Add tags to queries that appear as SQL comments. Use them to correlate queries with application traces. Tag with operation name, user ID, or request ID.
Track query durations, connection pool usage, and SaveChanges latency. Export metrics to Prometheus or Application Insights. Alert on slow queries and pool exhaustion.
Metrics Collection
public class MetricsInterceptor : DbCommandInterceptor
{
private readonly IMetrics _metrics;
public MetricsInterceptor(IMetrics metrics)
{
_metrics = metrics;
}
public override async ValueTask> ReaderExecutingAsync(
DbCommand command,
CommandEventData eventData,
InterceptionResult result,
CancellationToken cancellationToken = default)
{
var sw = Stopwatch.StartNew();
var reader = await base.ReaderExecutingAsync(command, eventData, result, cancellationToken);
sw.Stop();
_metrics.RecordQueryDuration(
command.CommandText,
sw.ElapsedMilliseconds,
eventData.Context?.Database.GetDbConnection().Database ?? "unknown");
if (sw.ElapsedMilliseconds > 1000)
{
_metrics.IncrementSlowQueryCount();
_logger.LogWarning(
"Slow query detected: {Duration}ms - {Query}",
sw.ElapsedMilliseconds,
command.CommandText);
}
return reader;
}
}
// Monitor connection pool
DiagnosticListener.AllListeners.Subscribe(listener =>
{
if (listener.Name == "Microsoft.EntityFrameworkCore")
{
listener.Subscribe(new Observer(
onNext: kvp =>
{
if (kvp.Key == "Microsoft.EntityFrameworkCore.Database.Connection.ConnectionOpening")
{
_metrics.IncrementConnectionOpened();
}
else if (kvp.Key == "Microsoft.EntityFrameworkCore.Database.Connection.ConnectionClosed")
{
_metrics.IncrementConnectionClosed();
}
}));
}
});
Observability Strategy
Log SQL at Warning level in production to capture errors and slow queries. Tag queries with request IDs for trace correlation. Monitor connection pool metrics to detect leaks. Set alerts for queries exceeding 5 seconds. Use structured logging to enable filtering by operation type. Export metrics to centralized systems for dashboards and alerting.
Frequently Asked Questions
When should I use owned types vs separate entities?
Use owned types for value objects that have no identity outside their parent. Address, Money, and DateRange are perfect candidates. They're always queried with their parent and never referenced independently. Use separate entities when you need independent queries, relationships to other entities, or identity-based equality.
Are temporal tables a replacement for audit logging?

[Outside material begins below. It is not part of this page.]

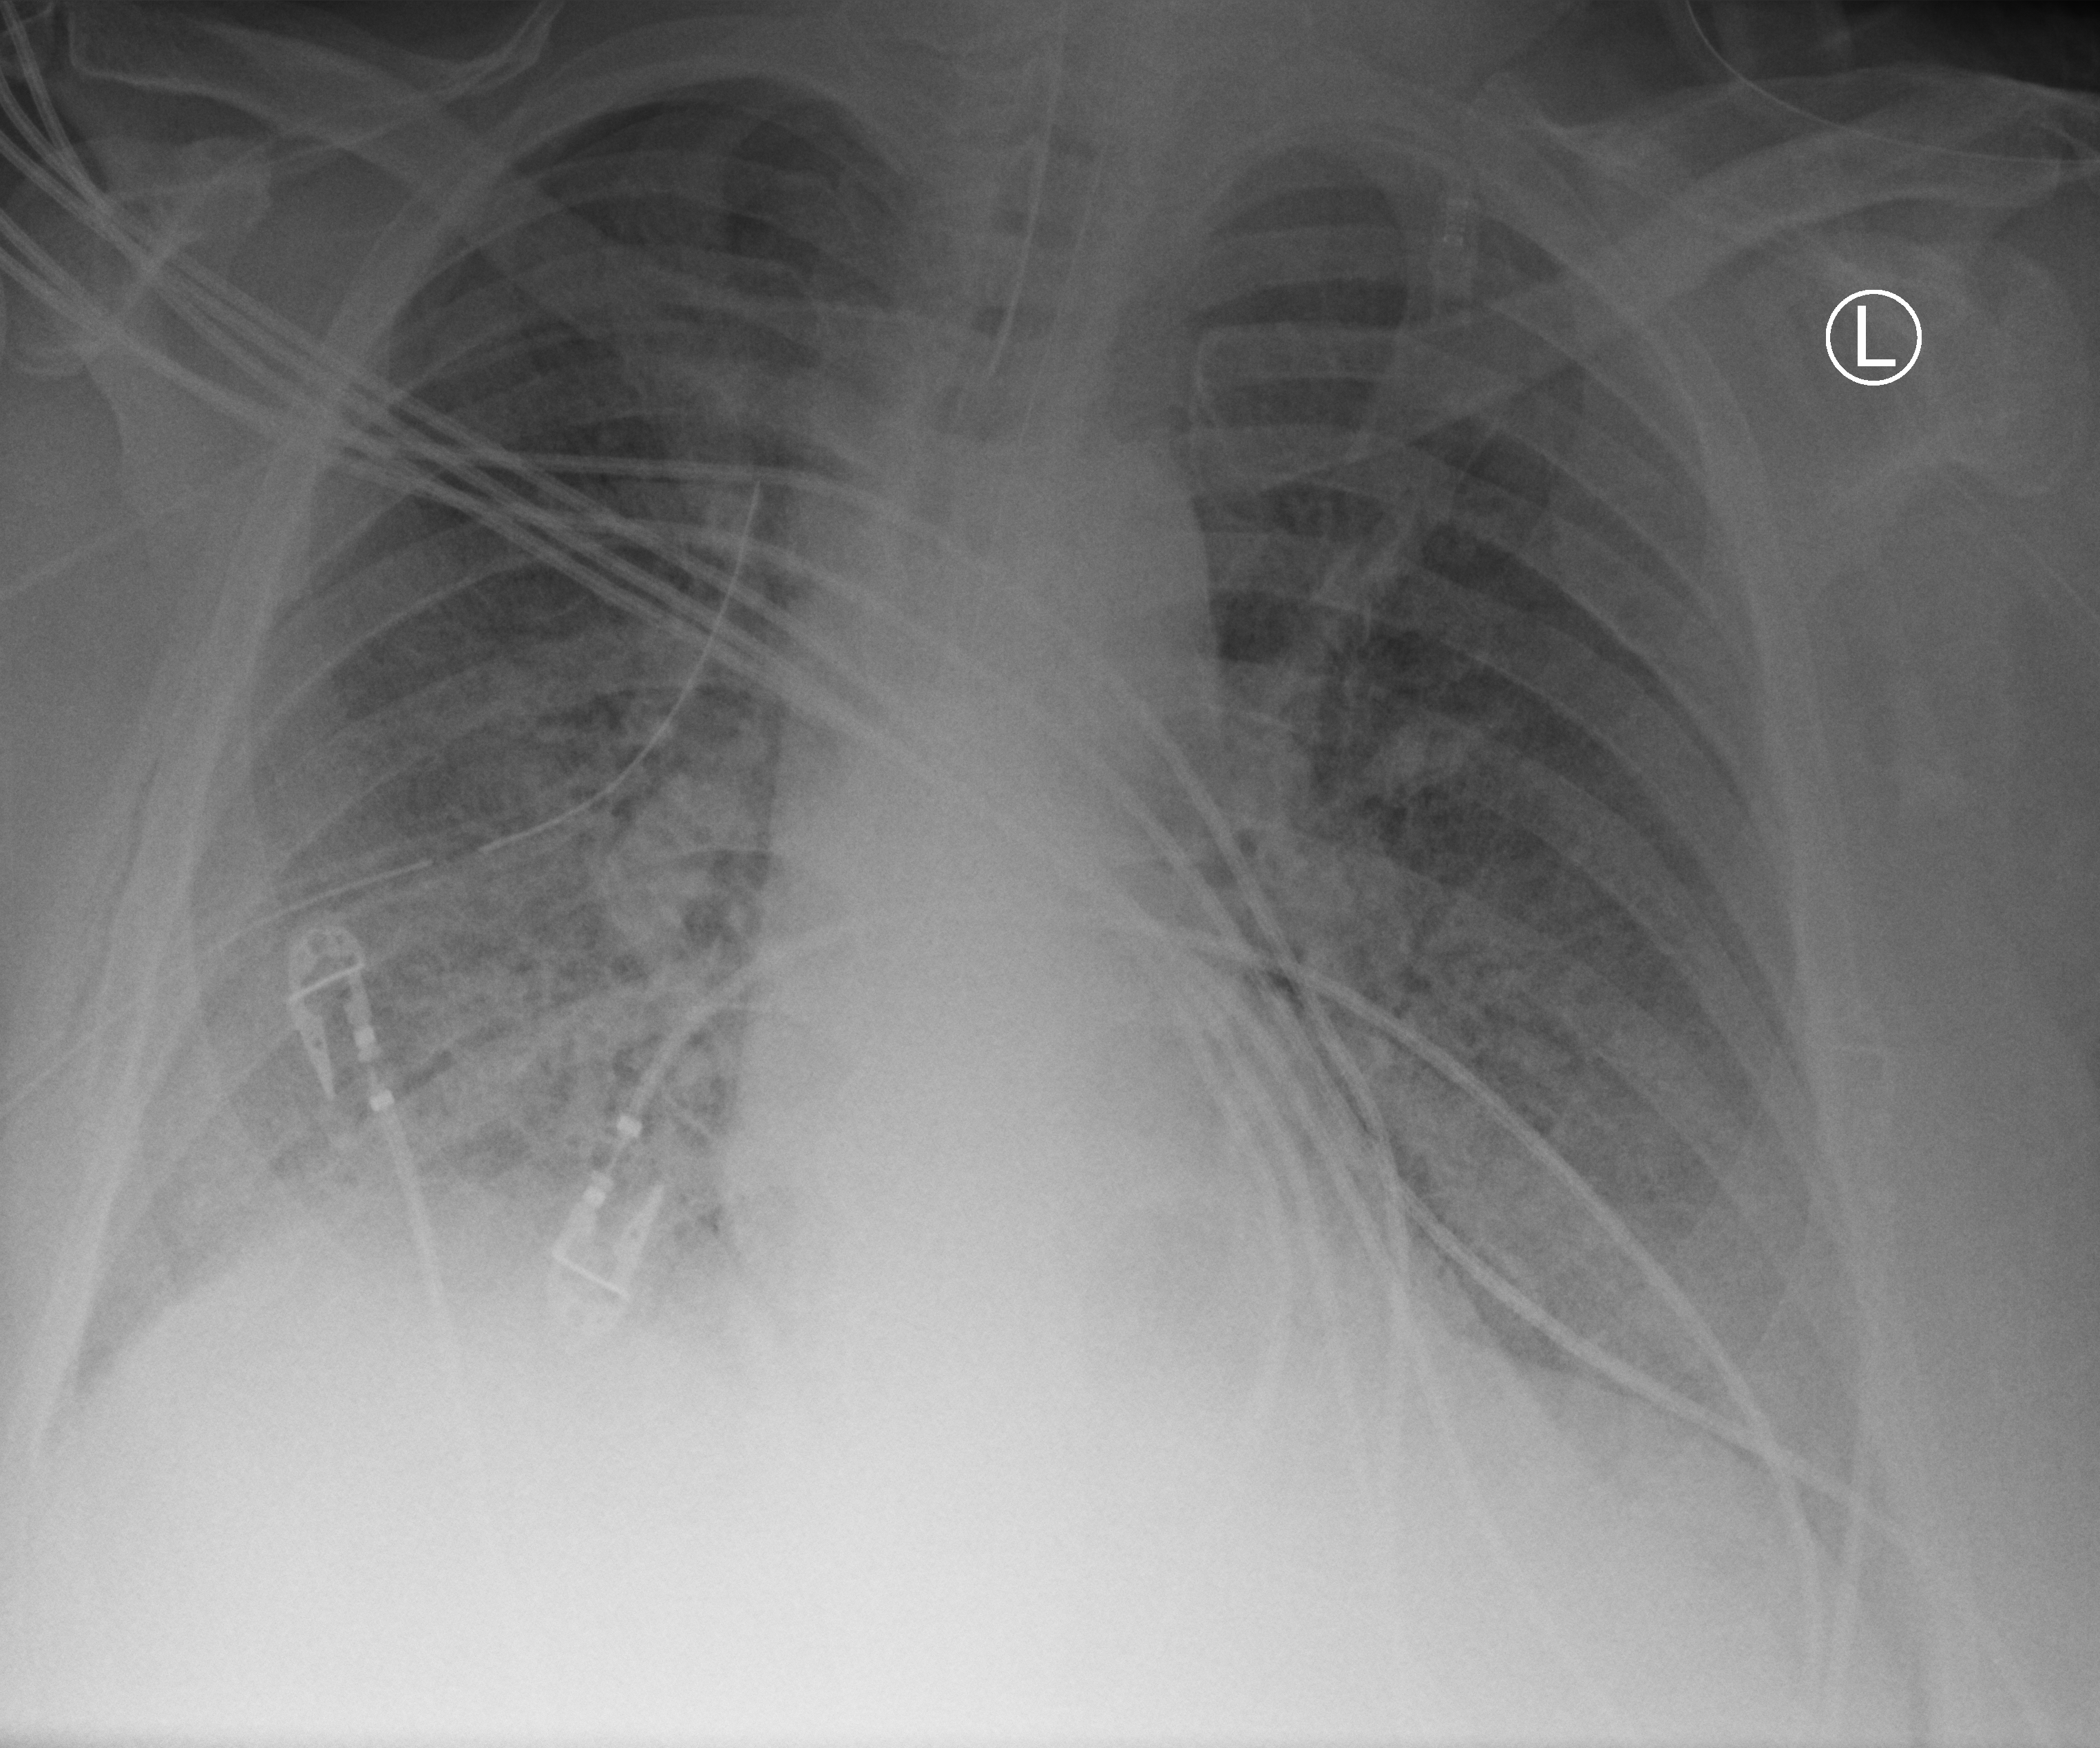
Bedside chest radiograph (computed radiography); anteroposterior (AP) projection. Patient hospitalised with COVID-19, aged 18–59 years.
Hospital-stay facts (about this admission, not read from this image; timing relative to this image not recorded):
- length of hospital stay: 26 days
- mechanically ventilated during this hospital stay: yes
- admitted to intensive care during this hospital stay: yes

Temporal tables capture what changed, but not who changed it or why. Use them for point-in-time queries and compliance requirements. Complement them with application-level audit logs that capture user identity, IP addresses, and business context. Temporal tables give you the data history; audit logs give you the operational context.

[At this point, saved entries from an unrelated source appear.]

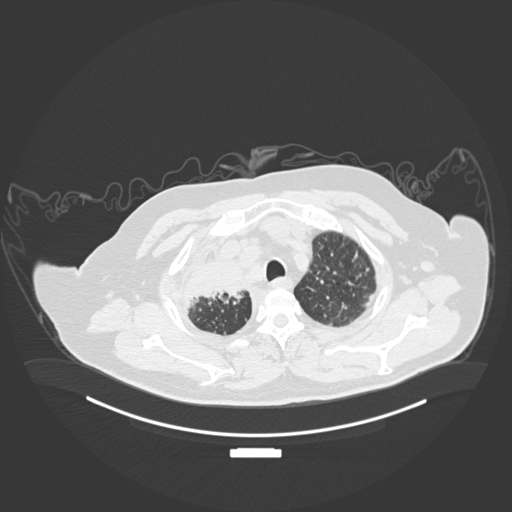
Chest CT, one axial slice. Position 160 of 201 along the scan axis. Reconstruction kernel B30f. Lung window (W 1500 / L -600 HU). 1 mm slice thickness. 512 × 512 image matrix, field of view 500 × 500 mm. Patient: male, 69 years. Case-level facts recorded for this patient, not image findings: clinical TNM (as recorded): T4 N3 M1.
Outlined on this slice (rectangle marked by the reading radiologist):
- lung tumour (recorded histology: adenocarcinoma): bounding box <167,251,247,307> (left, top, right, bottom; pixels)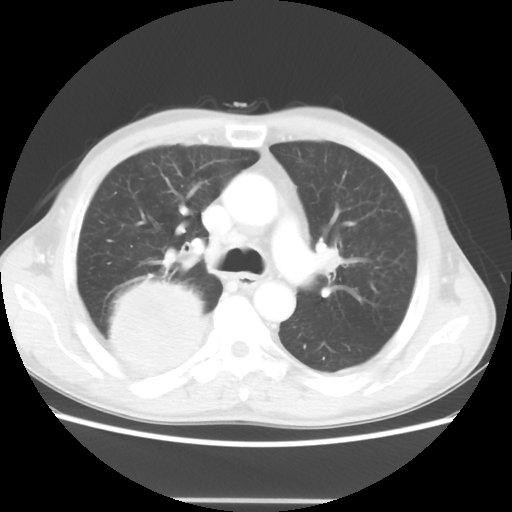
Chest CT, one axial slice. Slice 32 of 48 in the series (ordered by position). Reconstruction kernel STANDARD. Lung window (W 1500 / L -600 HU). 5 mm slice thickness. 512 × 512 image matrix, field of view 361 × 361 mm. Male patient, age 66 years. Case-level facts recorded for this patient, not image findings: clinical TNM (as recorded): T4 N1 M1; histopathological grade: G3.
Annotated regions visible in this slice (bounding box drawn by a radiologist):
- lung tumour (recorded histology: small cell carcinoma): bounding box [x1, y1, x2, y2] px = [100, 276, 207, 371]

How do compiled queries improve performance?
Compiled queries cache the query translation and execution plan, saving 10-50ms per query. The benefit compounds with query frequency. A dashboard hitting the same query 1000 times/minute saves 10-50 seconds of CPU time. Use them for hot paths with stable query shapes. Don't use them for dynamic queries with variable projections or filters.

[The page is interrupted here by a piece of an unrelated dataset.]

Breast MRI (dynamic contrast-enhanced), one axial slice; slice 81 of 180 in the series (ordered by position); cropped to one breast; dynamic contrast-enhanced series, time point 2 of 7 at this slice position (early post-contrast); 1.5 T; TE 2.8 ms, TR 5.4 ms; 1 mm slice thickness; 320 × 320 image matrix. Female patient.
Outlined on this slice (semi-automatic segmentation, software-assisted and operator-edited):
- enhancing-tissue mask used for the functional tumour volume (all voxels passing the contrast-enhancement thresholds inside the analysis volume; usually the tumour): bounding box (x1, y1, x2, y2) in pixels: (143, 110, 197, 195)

Should I use JSON columns or separate tables for flexible data?
Use JSON for schema-less attributes that vary by record and are queried infrequently. Product specifications, user preferences, and metadata work well. Use tables for data with consistent structure, foreign keys, or heavy query requirements. JSON trades query performance for schema flexibility. Index JSON paths you query frequently.
What's the catch with ExecuteUpdate and ExecuteDelete?
These operations bypass change tracking and interceptors. Entity events don't fire. Temporal tables may not track changes correctly. Use them for maintenance tasks and bulk operations where you explicitly want to skip the EF pipeline. For business operations that need auditing or domain events, load entities normally and call SaveChanges.